*** Material for this exercise ***
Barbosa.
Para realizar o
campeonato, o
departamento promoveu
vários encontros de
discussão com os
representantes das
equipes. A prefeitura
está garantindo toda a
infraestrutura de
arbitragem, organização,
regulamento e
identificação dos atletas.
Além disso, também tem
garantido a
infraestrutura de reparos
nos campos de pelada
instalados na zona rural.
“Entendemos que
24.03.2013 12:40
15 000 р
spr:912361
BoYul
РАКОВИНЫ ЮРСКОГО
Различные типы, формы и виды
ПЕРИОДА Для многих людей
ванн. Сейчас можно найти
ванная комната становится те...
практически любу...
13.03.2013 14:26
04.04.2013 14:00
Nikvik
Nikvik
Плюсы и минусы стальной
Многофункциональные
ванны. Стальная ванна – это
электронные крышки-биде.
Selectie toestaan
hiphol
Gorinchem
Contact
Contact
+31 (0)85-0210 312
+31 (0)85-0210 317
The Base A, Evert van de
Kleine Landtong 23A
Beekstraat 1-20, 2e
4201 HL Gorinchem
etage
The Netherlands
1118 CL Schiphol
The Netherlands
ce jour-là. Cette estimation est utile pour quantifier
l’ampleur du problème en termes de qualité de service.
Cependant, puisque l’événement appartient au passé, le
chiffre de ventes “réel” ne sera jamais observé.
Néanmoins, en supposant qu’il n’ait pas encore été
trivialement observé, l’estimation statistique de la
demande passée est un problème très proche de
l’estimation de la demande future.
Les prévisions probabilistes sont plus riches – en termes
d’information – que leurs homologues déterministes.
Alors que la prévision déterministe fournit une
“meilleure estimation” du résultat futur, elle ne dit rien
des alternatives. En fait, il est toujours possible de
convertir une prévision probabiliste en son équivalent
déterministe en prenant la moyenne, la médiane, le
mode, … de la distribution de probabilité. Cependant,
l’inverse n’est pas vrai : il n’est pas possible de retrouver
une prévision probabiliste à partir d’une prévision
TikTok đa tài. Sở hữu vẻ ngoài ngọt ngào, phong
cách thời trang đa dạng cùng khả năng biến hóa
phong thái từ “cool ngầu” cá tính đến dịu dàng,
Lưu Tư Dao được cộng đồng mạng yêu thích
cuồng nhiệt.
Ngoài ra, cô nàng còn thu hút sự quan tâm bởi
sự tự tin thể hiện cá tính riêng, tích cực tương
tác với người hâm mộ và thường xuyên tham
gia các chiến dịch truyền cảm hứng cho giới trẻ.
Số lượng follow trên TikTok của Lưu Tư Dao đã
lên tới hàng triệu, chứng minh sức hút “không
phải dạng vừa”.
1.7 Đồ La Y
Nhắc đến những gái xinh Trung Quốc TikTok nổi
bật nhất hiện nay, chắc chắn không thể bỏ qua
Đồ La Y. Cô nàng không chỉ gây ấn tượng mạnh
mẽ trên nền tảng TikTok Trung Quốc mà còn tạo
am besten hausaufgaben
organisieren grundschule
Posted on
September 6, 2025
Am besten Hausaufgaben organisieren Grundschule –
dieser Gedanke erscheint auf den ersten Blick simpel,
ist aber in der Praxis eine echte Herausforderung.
***
# [Exercise requirements]
Starting with the first line of the entries, transcribe every line up to and including the one with "РАКОВИНЫ ЮРСКОГО".

# [Problem solution]
Barbosa.
Para realizar o
campeonato, o
departamento promoveu
vários encontros de
discussão com os
representantes das
equipes. A prefeitura
está garantindo toda a
infraestrutura de
arbitragem, organização,
regulamento e
identificação dos atletas.
Além disso, também tem
garantido a
infraestrutura de reparos
nos campos de pelada
instalados na zona rural.
“Entendemos que
24.03.2013 12:40
15 000 р
spr:912361
BoYul
РАКОВИНЫ ЮРСКОГО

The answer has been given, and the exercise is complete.